Philip Hammond was reported to have made the comment by The Sun newspaper [Image: Stefan Wermuth/Reuters].


Philip Hammond must have thought his job was secure after the general election result; how wrong he was.

With Theresa May’s minority Conservative government hanging precariously over a metaphorical cliff, it seems he thought he could get away with a jibe – not at women, but at the prime minister.

So we are told he made a comment during a Cabinet discussion on transport, that driving trains is now so easy that “even a woman” can do it.

How very silly.

All it took was a leak to the right newspaper, and now Mr Hammond is left hanging on by his fingernails.

And the worst of it is, it doesn’t even matter if he said the words or not.

In fact, some sources are claiming he didn’t – but who cares? The story is out, his name is attached, and Theresa May feels a little more secure.

But of course, that is another illusion.

Ask yourself: What do average British citizens see in this episode?

We see a weak, wobbly – and amateurish – administration whose members squabble among themselves.

Are they ministerial? No.

Are they statespersonlike? No.

Are they fit to run a country?

No.

Philip Hammond appears to have irked the prime minister by making a sexist remark in cabinet, exposing the tensions at the highest level of government.

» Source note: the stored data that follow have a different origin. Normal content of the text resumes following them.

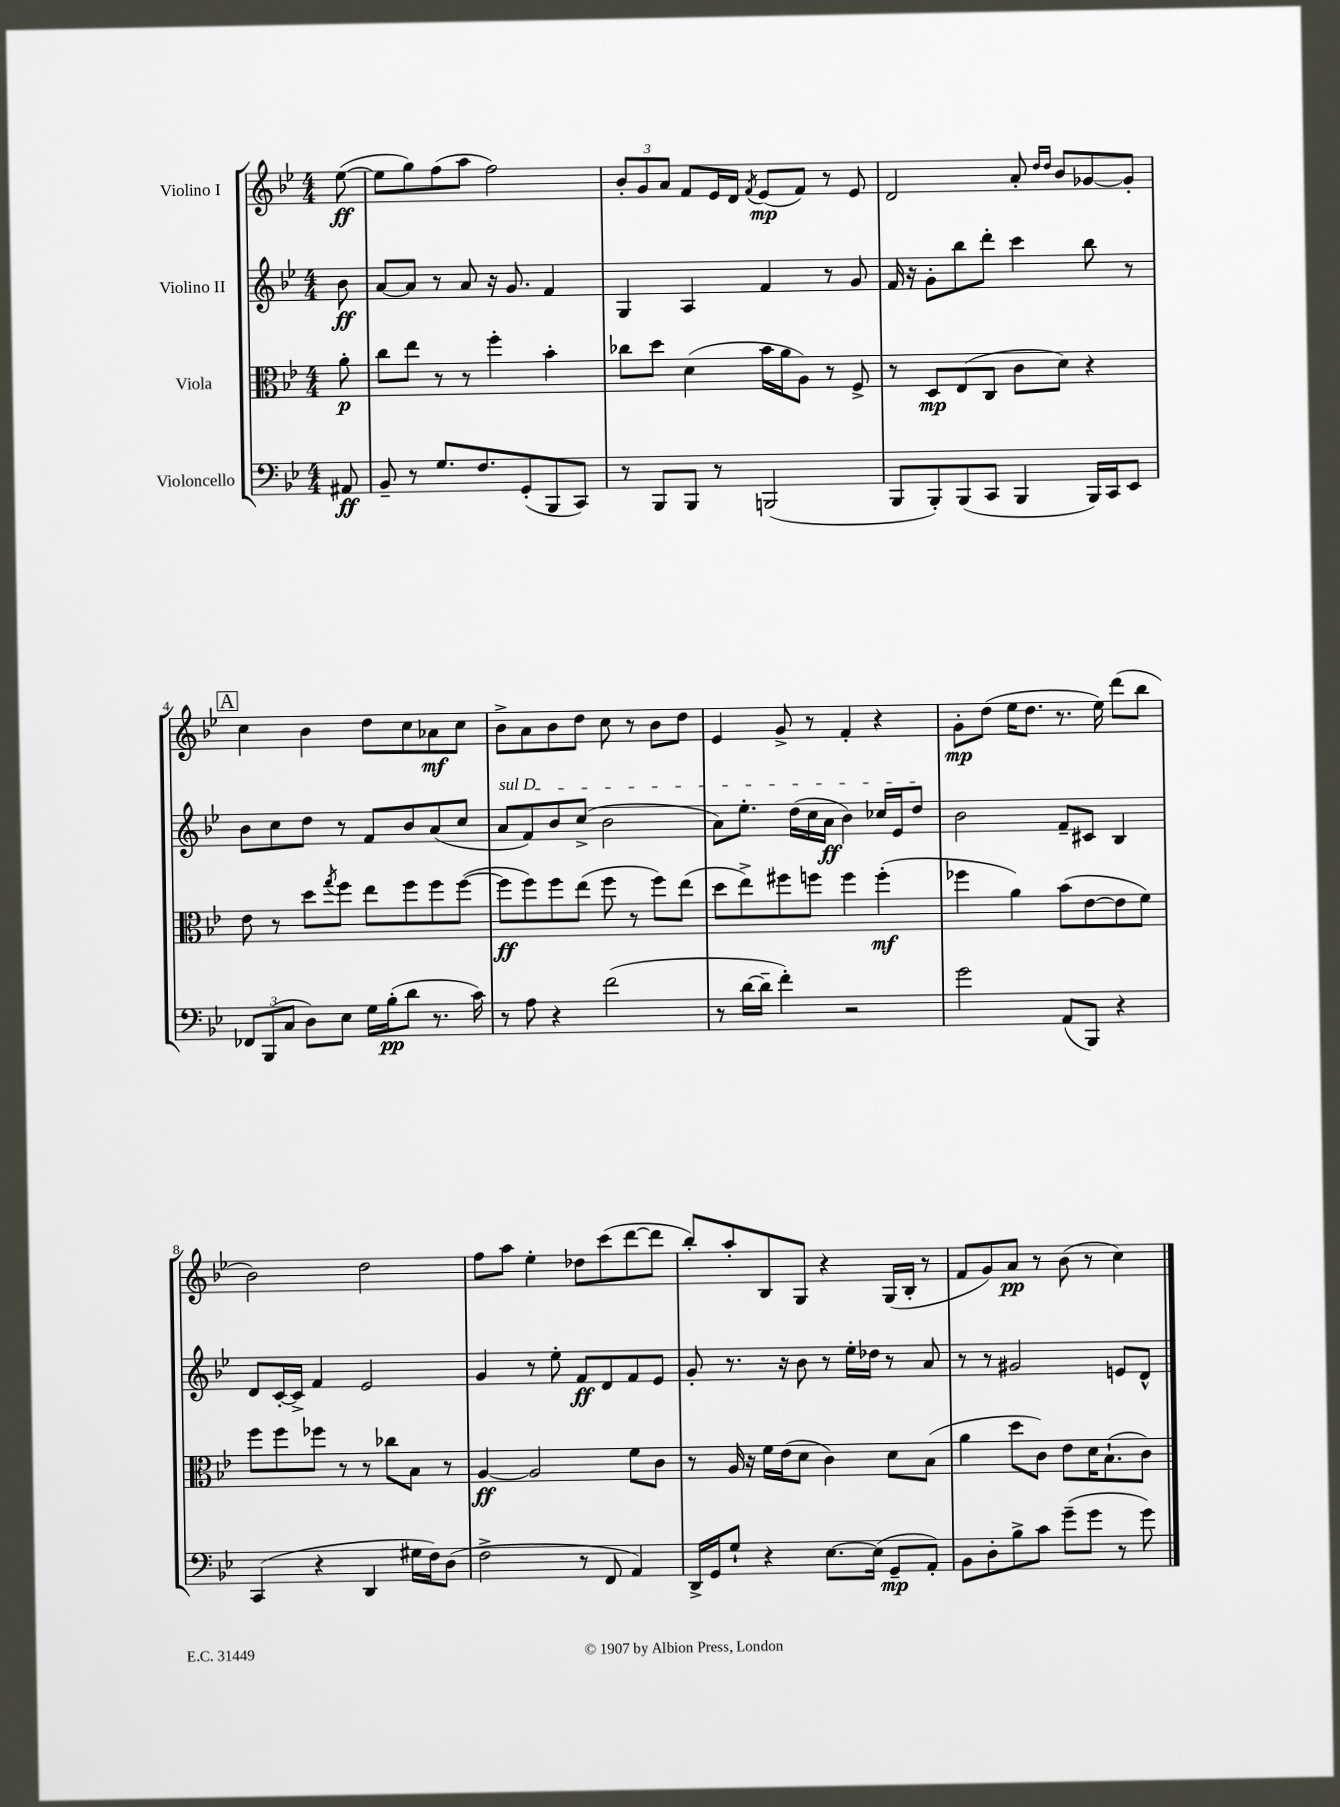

**kern	**kern	**kern	**kern
*staff4	*staff3	*staff2	*staff1
*clefF4	*clefC3	*clefG2	*clefG2
*k[b-e-]	*k[b-e-]	*k[b-e-]	*k[b-e-]
*M4/4	*M4/4	*M4/4	*M4/4
8AA#	8a'	8b-	([8ee-
=	=	=	=
8BB-~	8cc	[8a	8ee-]
8r	8ee-	8a]	8gg)
8.G	8r	8r	(8ff
.	8r	8a	8aa
8.F	.	.	.
.	4ff'	16r	2ff)
.	.	8.g	.
(8GG'	.	.	.
8BBB-	4b-'	4f	.
8CC)	.	.	.
=	=	=	=
8r	8cc-	4G	12b-'
.	.	.	12g
8BBB-	8dd	.	.
.	.	.	12a
8BBB-	(4d	4A	8f
8r	.	.	16e-
.	.	.	16d
.	.	.	8qf
(2BBB	16b-	4f	(8e-
.	16a	.	.
.	8A)	.	8f)
.	8r	8r	8r
.	8F^	8g	8e-
=	=	=	=
8BBB-	8r	16f	2d
.	.	16r	.
8BBB-')	8D	8g'	.
(8BBB-	(8E-	8bb-	.
8CC	8C	8ddd'	.
4BBB-	8c	4ccc	8a'
.	.	.	16qqdd
.	.	.	16qqdd
.	8d)	.	8b-
16BBB-)	4r	8bb-	[8g-
16CC	.	.	.
8EE-	.	8r	8g-']
=	=	=	=
12FF-	8e-	8b-	4cc
(12BBB-	.	.	.
.	8r	8cc	.
12C	.	.	.
8D)	8dd	8dd	4b-
.	8qgg	.	.
8E-	8ff	8r	.
16G	8ee-	8f	8dd
(16B-'	.	.	.
8d	8ff	8b-	8cc
8.r	8ff	(8a	8a-
.	([8ff	8cc	8cc
16c)	.	.	.
=	=	=	=
8r	8ff]	8a	8b-^
8A	8ff)	8f)	8a
4r	8ff	8b-	8b-
.	(8ee-	(8cc^	8dd
(2f	8ff	2b-	8cc
.	8r	.	8r
.	8ff)	.	8b-
.	(8ee-	.	8dd
=	=	=	=
8r	8dd	8a)	4e-
[16d	8ee-^)	8.ee-'	.
16d~]	.	.	.
4f')	8ff#	.	8g^
.	.	(16dd	.
.	8ff	16cc	8r
.	.	16a	.
2r	4ff	4b-)	4f'
.	(4ff'	16cc-	4r
.	.	16e-	.
.	.	8dd	.
=	=	=	=
2g	4ff-	2b-	8g'
.	.	.	(8dd
.	4a)	.	16ee-
.	.	.	8.dd
(8AA	(8b-	8f~	8.r
8BBB-)	[8e-	8c#	.
.	.	.	16ee-)
4r	8e-]	4B-	(8ddd
.	8f)	.	8bb-
=	=	=	=
(4CC	8ff	8d	2b-)
.	8ff	[16c'	.
.	.	16c^]	.
4r	8ff-	4f	.
.	8r	.	.
4DD	8r	2e-	2dd
.	8cc-	.	.
16G#	8B-	.	.
16F)	.	.	.
(8D	8r	.	.
=	=	=	=
2F^	[4A	4g	8ff
.	.	.	8aa
.	2A]	8r	4ee-'
.	.	8ee-'	.
8r	.	8f	8dd-
8FF	.	8d	(8ccc
4AA)	8f	8f	[8ddd
.	8c	8e-	8ddd]
=	=	=	=
16DD^	8r	8g'	8bb-')
16GG	.	.	.
8G`	16A	8.r	8aa'
.	16r	.	.
4r	16f	.	8B-
.	(16e-	16r	.
.	8d	8b-	8G
[8.E-	4c)	8r	4r
.	.	16ee-'	.
(16E-]	.	16dd-	.
8GG~	8d	8r	(16G
.	.	.	16B-'
8AA')	(8B-	8a	8r
=	=	=	=
8BB-	4a	8r	8f
8D'	.	8r	8g)
8B-^	8dd	2g#	8a
8c	8c)	.	8r
(8g~	8e-	.	(8b-
8g	16d	.	8r
.	(8.B-`	.	.
8r	.	8e	4cc)
8g)	8c)	8d^^	.
==	==	==	==
*-	*-	*-	*-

Reports suggest that in a discussion about transport, the chancellor quipped that driving trains had now been made so easy that “even a woman” could do it.

A report in the Sun newspaper, which was not disputed by senior Conservative sources, said Hammond had made the remark, only to be rebuked by Theresa May.

One other minister present said the claim the pair had fallen out over the joke was “heavily exaggerated”, but the emergence of the embarrassing anecdote underlines the touchy relations in Downing Street.

An ally of the chancellor said the anecdote had been “uttered by another minister unfairly characterising Hammond’s position”, and that he had been drawing attention to the disproportionately low number of women in jobs such as train driving. Another cabinet colleague said they remembered the exchange as “good natured”.